━━ Information given ━━

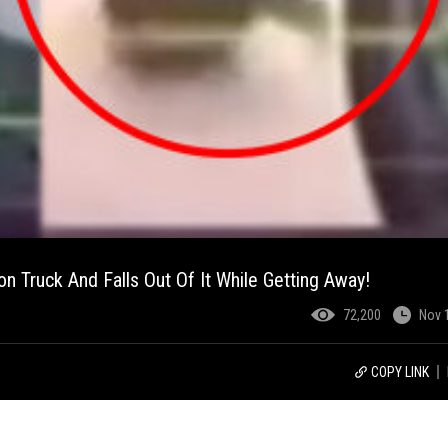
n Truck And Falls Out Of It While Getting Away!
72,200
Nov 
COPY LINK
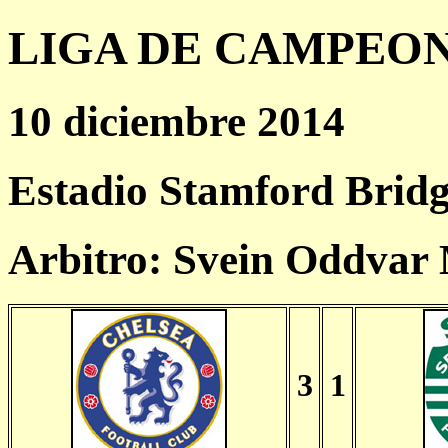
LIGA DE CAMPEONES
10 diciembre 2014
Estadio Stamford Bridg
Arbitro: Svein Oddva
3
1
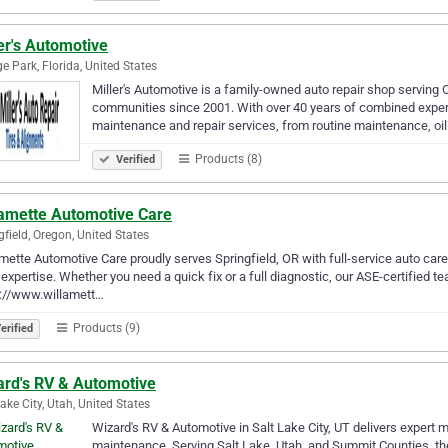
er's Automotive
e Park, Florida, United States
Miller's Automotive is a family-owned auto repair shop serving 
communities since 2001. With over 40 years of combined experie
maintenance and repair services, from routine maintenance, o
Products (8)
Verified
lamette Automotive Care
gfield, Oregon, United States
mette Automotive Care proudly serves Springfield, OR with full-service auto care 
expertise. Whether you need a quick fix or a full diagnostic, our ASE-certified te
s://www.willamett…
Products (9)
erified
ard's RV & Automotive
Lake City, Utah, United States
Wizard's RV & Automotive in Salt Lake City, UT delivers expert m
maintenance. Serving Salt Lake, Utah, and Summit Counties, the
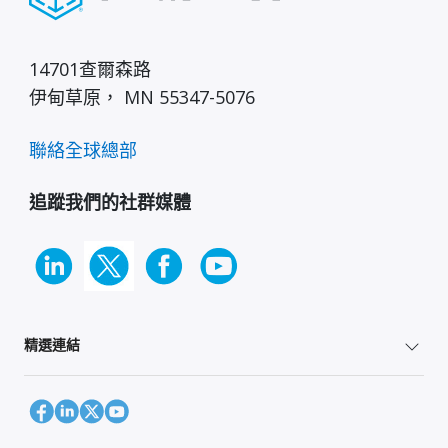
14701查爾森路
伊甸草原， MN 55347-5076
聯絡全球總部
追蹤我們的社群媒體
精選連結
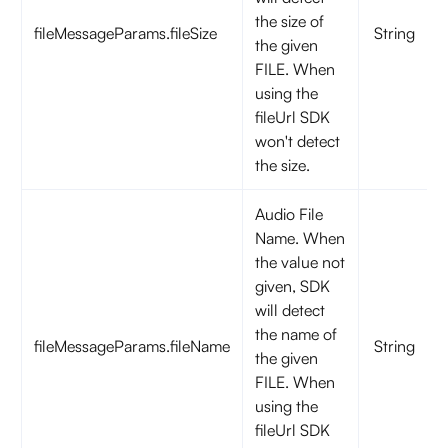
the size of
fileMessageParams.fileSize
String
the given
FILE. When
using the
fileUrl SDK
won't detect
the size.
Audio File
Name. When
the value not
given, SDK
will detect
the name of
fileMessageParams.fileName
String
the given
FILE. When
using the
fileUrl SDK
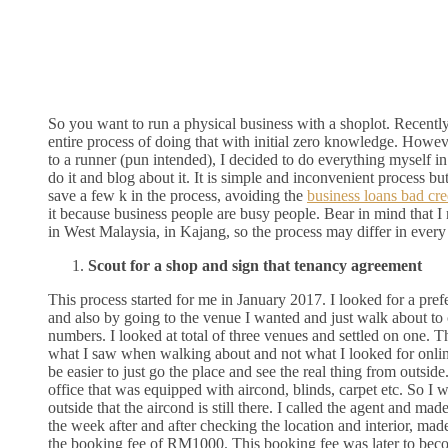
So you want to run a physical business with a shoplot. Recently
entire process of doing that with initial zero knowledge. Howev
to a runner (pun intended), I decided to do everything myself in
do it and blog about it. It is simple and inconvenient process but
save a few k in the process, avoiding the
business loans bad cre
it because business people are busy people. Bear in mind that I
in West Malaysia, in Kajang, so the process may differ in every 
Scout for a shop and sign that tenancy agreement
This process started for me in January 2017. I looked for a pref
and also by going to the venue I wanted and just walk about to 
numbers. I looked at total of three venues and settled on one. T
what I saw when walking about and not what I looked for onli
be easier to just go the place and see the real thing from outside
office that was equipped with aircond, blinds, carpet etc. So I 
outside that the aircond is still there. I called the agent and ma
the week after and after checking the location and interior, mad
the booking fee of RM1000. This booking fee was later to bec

━━━

**Activity:**
Among the entries above, how many lines include "outside"? State the number and nothing else.

**Answer space:**
2